Q&A: Jack Wells, Director of Science for the National Center for Computational Sciences

By Dawn Levy

September 26, 2011

New leader shares challenges and opportunities as the scientific community gears up for hybrid supercomputing

On July 1 Jack Wells became the director of science for the National Center for Computational Sciences (NCCS) at Oak Ridge National Laboratory (ORNL). The NCCS is a Department of Energy (DOE) Office of Science user facility for capability computing, which employs maximal computing power to solve in the shortest time possible problems of a size or complexity that no other computer can approach. Its Oak Ridge Leadership Computing Facility (OLCF) houses Jaguar, America’s fastest supercomputer, used by researchers to solve pressing science and energy challenges via modeling and simulation. Leveraging expertise and infrastructure, the NCCS also hosts the Gaea supercomputer, which ORNL operates on behalf of the National Oceanic and Atmospheric Administration, and the Kraken supercomputer, which is managed by the National Institute for Computational Sciences, a collaboration between the University of Tennessee and ORNL.

In this interview, Wells describes his vision for executing a scientific strategy for the NCCS that ensures cost-effective, state-of-the-art computing to facilitate DOE’s scientific missions. To begin this decade’s transition to exaflop computing, capable of carrying out a million trillion floating point operations per second, plans are in the works for a staged upgrade of Jaguar, a high performance computing system employing traditional CPU microprocessors, to transform it into Titan, a hybrid system employing both CPUs and GPUs,energy-efficient number crunchers that accelerate specific types of calculations in scientific application codes. As the OLCF gears up to deliver the system, expected to have a peak performance of 10–20 petaflops, by early 2013, Wells’s challenges are many.

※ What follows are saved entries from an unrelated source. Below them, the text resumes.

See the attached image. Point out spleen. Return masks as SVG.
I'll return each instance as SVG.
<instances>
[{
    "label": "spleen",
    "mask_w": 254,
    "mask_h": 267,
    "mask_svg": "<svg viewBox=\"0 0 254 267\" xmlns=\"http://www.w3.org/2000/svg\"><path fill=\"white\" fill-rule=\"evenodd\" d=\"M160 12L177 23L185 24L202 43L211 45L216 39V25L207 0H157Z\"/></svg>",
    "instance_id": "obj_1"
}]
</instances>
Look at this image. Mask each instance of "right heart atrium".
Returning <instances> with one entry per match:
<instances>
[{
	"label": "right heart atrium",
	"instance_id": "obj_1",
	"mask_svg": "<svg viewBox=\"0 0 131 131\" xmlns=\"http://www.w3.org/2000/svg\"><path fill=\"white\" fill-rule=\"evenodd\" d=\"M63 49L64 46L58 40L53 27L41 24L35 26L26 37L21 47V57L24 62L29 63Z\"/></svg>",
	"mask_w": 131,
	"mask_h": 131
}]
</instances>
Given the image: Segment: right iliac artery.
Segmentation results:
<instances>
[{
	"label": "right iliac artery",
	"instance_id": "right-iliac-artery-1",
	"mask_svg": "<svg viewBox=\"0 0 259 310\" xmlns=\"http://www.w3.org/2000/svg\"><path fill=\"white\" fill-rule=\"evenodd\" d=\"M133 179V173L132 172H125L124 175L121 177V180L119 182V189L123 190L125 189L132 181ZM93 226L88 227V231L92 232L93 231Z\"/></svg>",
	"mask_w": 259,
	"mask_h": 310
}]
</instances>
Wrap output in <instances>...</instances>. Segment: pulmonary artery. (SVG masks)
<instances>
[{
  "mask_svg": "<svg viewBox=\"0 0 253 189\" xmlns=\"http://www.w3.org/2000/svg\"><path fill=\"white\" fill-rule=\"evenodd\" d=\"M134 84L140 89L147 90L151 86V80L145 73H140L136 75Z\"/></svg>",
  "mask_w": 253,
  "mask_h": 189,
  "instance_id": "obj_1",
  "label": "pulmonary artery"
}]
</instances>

HPCwire: What was your role in ORNL’s Computing and Computational Sciences Directorate before it housed and ran a national user facility?

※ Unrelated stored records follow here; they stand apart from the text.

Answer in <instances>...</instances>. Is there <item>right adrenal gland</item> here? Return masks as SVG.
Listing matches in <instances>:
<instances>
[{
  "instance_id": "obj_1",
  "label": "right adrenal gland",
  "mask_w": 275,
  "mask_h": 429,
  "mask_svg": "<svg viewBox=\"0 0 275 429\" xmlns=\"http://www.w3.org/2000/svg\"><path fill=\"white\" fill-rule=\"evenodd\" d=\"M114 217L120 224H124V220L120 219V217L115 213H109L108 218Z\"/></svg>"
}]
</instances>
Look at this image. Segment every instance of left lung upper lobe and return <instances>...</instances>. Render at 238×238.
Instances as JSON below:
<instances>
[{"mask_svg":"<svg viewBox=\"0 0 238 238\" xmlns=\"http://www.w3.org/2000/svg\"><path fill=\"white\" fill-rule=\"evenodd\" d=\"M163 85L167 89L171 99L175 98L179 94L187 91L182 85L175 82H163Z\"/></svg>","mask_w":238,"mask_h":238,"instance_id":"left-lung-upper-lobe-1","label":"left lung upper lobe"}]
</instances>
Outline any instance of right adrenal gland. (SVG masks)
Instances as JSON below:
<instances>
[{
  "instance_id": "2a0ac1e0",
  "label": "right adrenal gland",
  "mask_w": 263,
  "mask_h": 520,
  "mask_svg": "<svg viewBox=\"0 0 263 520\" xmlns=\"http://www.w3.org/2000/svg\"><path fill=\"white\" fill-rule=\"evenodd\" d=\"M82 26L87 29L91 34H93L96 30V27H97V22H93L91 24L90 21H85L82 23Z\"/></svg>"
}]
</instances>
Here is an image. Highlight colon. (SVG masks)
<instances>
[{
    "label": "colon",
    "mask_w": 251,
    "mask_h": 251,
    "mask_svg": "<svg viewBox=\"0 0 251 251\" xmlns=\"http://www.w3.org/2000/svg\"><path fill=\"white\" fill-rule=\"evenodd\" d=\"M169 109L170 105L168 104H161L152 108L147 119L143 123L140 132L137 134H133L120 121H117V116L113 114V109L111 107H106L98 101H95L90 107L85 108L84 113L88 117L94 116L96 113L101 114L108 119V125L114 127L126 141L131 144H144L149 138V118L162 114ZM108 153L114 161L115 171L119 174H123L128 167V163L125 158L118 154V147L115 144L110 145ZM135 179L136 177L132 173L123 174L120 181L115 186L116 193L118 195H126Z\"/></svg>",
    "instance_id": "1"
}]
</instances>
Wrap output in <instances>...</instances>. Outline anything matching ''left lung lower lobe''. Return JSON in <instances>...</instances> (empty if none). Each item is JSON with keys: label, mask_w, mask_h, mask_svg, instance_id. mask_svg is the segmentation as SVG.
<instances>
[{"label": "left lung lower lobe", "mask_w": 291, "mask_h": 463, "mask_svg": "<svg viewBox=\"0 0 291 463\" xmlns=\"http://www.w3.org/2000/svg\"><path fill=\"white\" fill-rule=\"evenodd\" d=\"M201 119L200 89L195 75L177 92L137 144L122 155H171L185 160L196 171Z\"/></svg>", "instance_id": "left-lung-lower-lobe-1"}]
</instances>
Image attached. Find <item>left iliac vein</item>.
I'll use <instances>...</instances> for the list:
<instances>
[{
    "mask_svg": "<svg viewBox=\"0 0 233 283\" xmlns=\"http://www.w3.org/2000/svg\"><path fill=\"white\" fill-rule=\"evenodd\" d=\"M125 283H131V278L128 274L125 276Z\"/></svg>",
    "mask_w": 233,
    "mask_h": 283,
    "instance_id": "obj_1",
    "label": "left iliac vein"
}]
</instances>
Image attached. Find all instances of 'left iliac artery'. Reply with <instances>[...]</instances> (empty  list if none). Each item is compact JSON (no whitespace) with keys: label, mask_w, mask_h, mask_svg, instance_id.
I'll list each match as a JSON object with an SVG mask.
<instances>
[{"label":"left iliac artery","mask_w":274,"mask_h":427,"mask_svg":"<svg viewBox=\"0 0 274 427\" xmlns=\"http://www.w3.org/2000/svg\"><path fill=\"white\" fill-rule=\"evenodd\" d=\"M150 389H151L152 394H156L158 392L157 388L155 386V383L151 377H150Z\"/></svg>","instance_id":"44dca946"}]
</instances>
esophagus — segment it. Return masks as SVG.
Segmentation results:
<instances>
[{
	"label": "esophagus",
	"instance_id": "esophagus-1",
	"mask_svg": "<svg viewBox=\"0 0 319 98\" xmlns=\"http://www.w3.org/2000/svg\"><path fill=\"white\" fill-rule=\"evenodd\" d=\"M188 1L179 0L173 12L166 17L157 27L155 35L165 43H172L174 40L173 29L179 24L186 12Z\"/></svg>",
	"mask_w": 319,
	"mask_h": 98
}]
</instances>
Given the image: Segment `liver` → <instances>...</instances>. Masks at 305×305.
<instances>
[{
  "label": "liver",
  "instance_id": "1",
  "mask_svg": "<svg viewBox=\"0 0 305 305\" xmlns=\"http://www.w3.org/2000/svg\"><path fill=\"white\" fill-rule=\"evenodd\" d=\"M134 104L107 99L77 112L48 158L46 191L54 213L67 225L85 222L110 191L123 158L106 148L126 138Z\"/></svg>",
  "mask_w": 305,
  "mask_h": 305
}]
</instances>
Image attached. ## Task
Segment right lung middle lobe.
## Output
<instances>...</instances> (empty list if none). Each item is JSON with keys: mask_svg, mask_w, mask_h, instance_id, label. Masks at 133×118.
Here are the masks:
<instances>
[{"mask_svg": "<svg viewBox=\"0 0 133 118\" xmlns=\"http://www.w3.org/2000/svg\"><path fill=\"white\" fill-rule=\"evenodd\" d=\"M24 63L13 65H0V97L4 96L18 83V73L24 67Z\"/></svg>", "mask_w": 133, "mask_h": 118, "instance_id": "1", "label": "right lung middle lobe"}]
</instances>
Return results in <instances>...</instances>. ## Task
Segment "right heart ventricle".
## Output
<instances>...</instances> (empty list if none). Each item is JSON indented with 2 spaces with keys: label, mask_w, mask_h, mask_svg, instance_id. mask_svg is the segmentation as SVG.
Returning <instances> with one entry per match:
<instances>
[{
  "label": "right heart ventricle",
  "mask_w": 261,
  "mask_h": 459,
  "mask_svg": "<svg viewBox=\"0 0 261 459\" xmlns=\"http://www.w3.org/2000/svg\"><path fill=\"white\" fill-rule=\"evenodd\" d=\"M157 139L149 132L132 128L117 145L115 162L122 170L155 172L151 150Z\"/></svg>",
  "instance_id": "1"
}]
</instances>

Wells: I came here as a [Vanderbilt] graduate student working on Office of Science-funded projects in nuclear and atomic physics. My Ph.D. was sponsored by a grand challenge project funded under a program that started with the High Performance Computing and Communications Act of 1992—that’s called the Gore Act because Senator Gore was the main sponsor in the U.S. Senate, and it’s through that, as the old story goes, he ‘invented’ the Internet. It was that program [which partnered HPC science teams from around the country with ORNL computer scientists and hardware vendor Intel] that founded the Center for Computational Sciences (CCS) originally in 1992.

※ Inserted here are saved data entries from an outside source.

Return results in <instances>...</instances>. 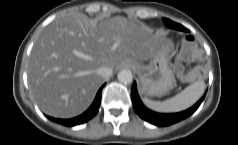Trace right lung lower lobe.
Segmentation results:
<instances>
[{
    "label": "right lung lower lobe",
    "instance_id": "98d812e1",
    "mask_svg": "<svg viewBox=\"0 0 238 145\" xmlns=\"http://www.w3.org/2000/svg\"><path fill=\"white\" fill-rule=\"evenodd\" d=\"M104 86H105V84L98 90L97 95H96L92 105L82 115L72 118V119H55L53 117H48V118L50 120H52L53 122H56V123H59V124L65 125V126H69V127L83 124V123L89 121L97 114V112L99 110V106H100V102H101V93H102V89Z\"/></svg>",
    "mask_w": 238,
    "mask_h": 145
}]
</instances>
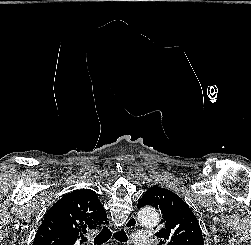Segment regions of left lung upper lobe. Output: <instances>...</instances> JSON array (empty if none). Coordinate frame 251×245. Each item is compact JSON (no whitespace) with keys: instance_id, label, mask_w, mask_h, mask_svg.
I'll list each match as a JSON object with an SVG mask.
<instances>
[{"instance_id":"1","label":"left lung upper lobe","mask_w":251,"mask_h":245,"mask_svg":"<svg viewBox=\"0 0 251 245\" xmlns=\"http://www.w3.org/2000/svg\"><path fill=\"white\" fill-rule=\"evenodd\" d=\"M151 205L160 210L162 220L159 245H204L199 223L188 205L172 191L153 186L139 200L137 207Z\"/></svg>"}]
</instances>
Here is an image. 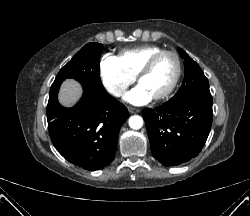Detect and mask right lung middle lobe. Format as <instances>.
Here are the masks:
<instances>
[{"label":"right lung middle lobe","mask_w":250,"mask_h":216,"mask_svg":"<svg viewBox=\"0 0 250 216\" xmlns=\"http://www.w3.org/2000/svg\"><path fill=\"white\" fill-rule=\"evenodd\" d=\"M103 46L98 43L86 44L60 70L53 82L50 95H56L65 79H75L83 87L104 90L99 74L100 55Z\"/></svg>","instance_id":"obj_1"}]
</instances>
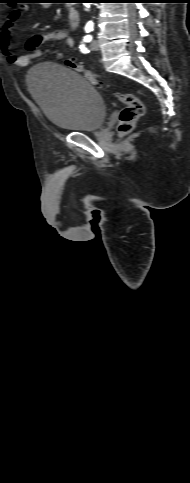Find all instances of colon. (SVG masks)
I'll list each match as a JSON object with an SVG mask.
<instances>
[{
	"label": "colon",
	"mask_w": 190,
	"mask_h": 483,
	"mask_svg": "<svg viewBox=\"0 0 190 483\" xmlns=\"http://www.w3.org/2000/svg\"><path fill=\"white\" fill-rule=\"evenodd\" d=\"M63 62L68 68L82 73L91 84L101 86V82L96 75L92 71L86 69L82 64L77 63L70 58L64 59ZM115 97L124 104V108L119 115L118 132L120 134H127L134 129L138 119L143 115L144 105L142 101L133 94L115 93Z\"/></svg>",
	"instance_id": "1"
}]
</instances>
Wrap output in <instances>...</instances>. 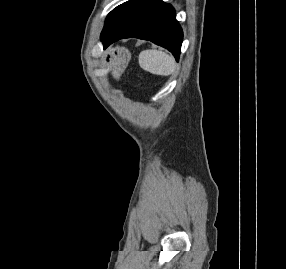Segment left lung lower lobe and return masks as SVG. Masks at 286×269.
I'll return each instance as SVG.
<instances>
[{
  "mask_svg": "<svg viewBox=\"0 0 286 269\" xmlns=\"http://www.w3.org/2000/svg\"><path fill=\"white\" fill-rule=\"evenodd\" d=\"M131 37L152 41L167 48L176 60L179 58L183 32L173 7L161 0H143L113 28L101 33L104 48Z\"/></svg>",
  "mask_w": 286,
  "mask_h": 269,
  "instance_id": "1",
  "label": "left lung lower lobe"
}]
</instances>
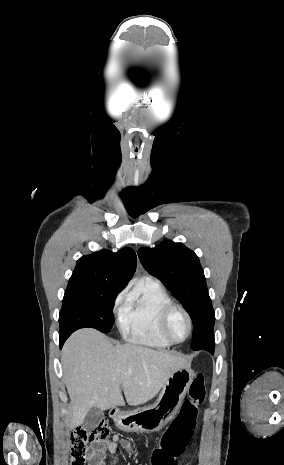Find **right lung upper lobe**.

After a postdoc I came back to ORNL in ’97 as a Wigner Fellow in the CCS, and Buddy Bland [project director of the OLCF-2, which built the petascale Jaguar system, and the OLCF-3, which will build the even more powerful Titan] was my first group leader. I worked in the Scientific Computing group on parallel code performance optimization and doing my science in theoretical atomic and molecular physics. I did use the CCS computers that we had in my Ph.D. thesis—the Intel iPSC/860 and Intel XP/S 5 Paragon. Then when I came back in ’97 we had the XP/S 35 Paragon and XP/S 150 then too. We transitioned to the IBM Eagle by about 1999.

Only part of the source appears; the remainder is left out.